Digital currencies are an increasingly important aspect of e-commerce and other transactional arenas. But be aware: Bitcoin, and other cryptocurrencies based on blockchain technology, have a few flaws that could open them up for abuse by enterprising hackers.
Kaspersky Lab and INTERPOL broke that sobering news at the BlackHat Asia conference in Singapore, where they presented research on how blockchain-based cryptocurrencies could be abused through the pollution of public decentralized databases with arbitrary data.
They also demonstrated a proof-of-concept exploit using the Bitcoin network—a harmless piece of code that did nothing more than open up the Notepad application. Nonetheless, it made its point.
“Blockchainware, short for blockchain-based software, stores some of its executable code in the decentralized databases of cryptocurrency transactions,” Vitaly Kamluk, a Kaspersky researcher, explained in a blog. “It is based on the idea of establishing a connection to the P2P networks of cryptocurrency enthusiasts, fetching information from transaction records and running it as code. Depending on the payload fetched from the network, it can be either benign or malicious.”

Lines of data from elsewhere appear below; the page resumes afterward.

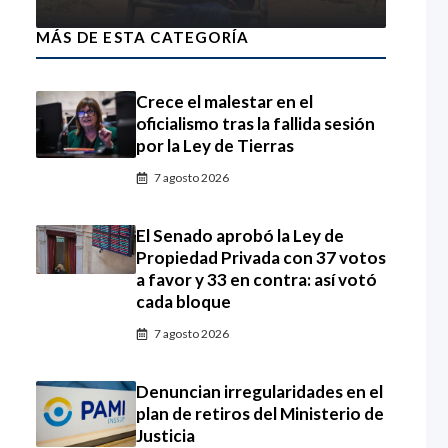
MÁS DE ESTA CATEGORÍA
Crece el malestar en el
oficialismo tras la fallida sesión
por la Ley de Tierras
7 agosto 2026
El Senado aprobó la Ley de
Propiedad Privada con 37 votos
a favor y 33 en contra: así votó
cada bloque
7 agosto 2026
Denuncian irregularidades en el
plan de retiros del Ministerio de
Justicia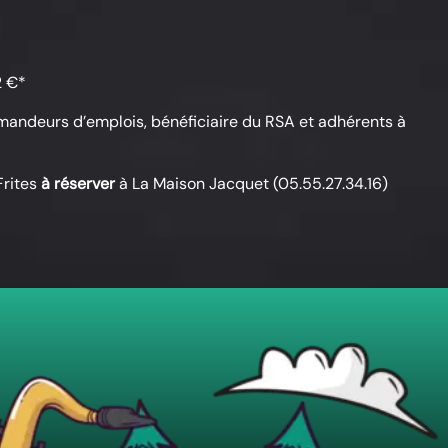
2 €*
demandeurs d’emplois, bénéficiaire du RSA et adhérents à
Frites
à réserver
à La Maison Jacquet (05.55.27.34.16)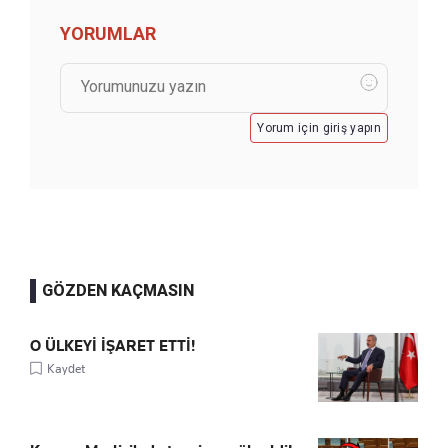
YORUMLAR
Yorum için giriş yapın
GÖZDEN KAÇMASIN
O ÜLKEYİ İŞARET ETTİ!
Kaydet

He added that it’s important to address potential future threats before virtual currencies are fully adopted and standardized.

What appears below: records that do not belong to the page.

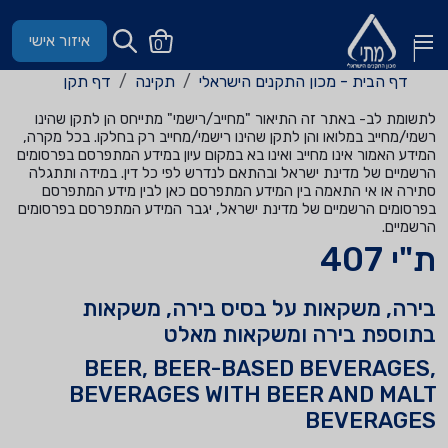
איזור אישי
0
דף הבית - מכון התקנים הישראלי
תקינה
דף תקן
לתשומת לב- באתר זה התיאור "מחייב/רישמי" מתייחס הן לתקן שהינו
רשמי/מחייב במלואו והן לתקן שהינו רישמי/מחייב רק בחלקו. בכל מקרה,
המידע האמור אינו מחייב ואינו בא במקום עיון במידע המתפרסם בפרסומים
הרשמיים של מדינת ישראל ובהתאם לנדרש לפי כל דין. במידה ותתגלה
סתירה או אי התאמה בין המידע המתפרסם כאן לבין מידע המתפרסם
בפרסומים הרשמיים של מדינת ישראל, יגבר המידע המתפרסם בפרסומים
הרשמיים.
ת"י 407
בירה, משקאות על בסיס בירה, משקאות
בתוספת בירה ומשקאות מאלט
BEER, BEER-BASED BEVERAGES,
BEVERAGES WITH BEER AND MALT
BEVERAGES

The time to strike is now. A report from Juniper Research has found that the number of active Bitcoin users worldwide will reach 4.7 million by the end of 2019, up from just over 1.3 million last year. The firm expects usage to continue to be dominated by exchange trading, with retail adoption largely restricted to relatively niche demographics. It added that the protocols behind cryptocurrency could be deployed in areas such as real-time transactional settlement.
According to the report, while a number of high profile retailers are enabling Bitcoin payment, activity levels from both online and offline deployments are extremely low. While average daily transaction volumes have increased by around 50% since March 2014, the indications are that much of this growth results from higher transaction levels by established users rather from any substantial uplift in consumer adoption. Additional uptake will come when security fears are addressed and the currency stabilizes.
For now, Kamluk said that possible solutions can be introduced at different layers—such as implementing a network consensus/negotiation algorithm that will sustain the clean state of the blockchain.
“From the perspective of a company developing endpoint security solutions, we don't believe it's too much trouble to blacklist applications that load unpredictable external payload from a P2P network,” he said. “However, from the perspective of the cryptocurrency network, it's still an open question…That's why we suggest this is a project for the cryptocurrency community.”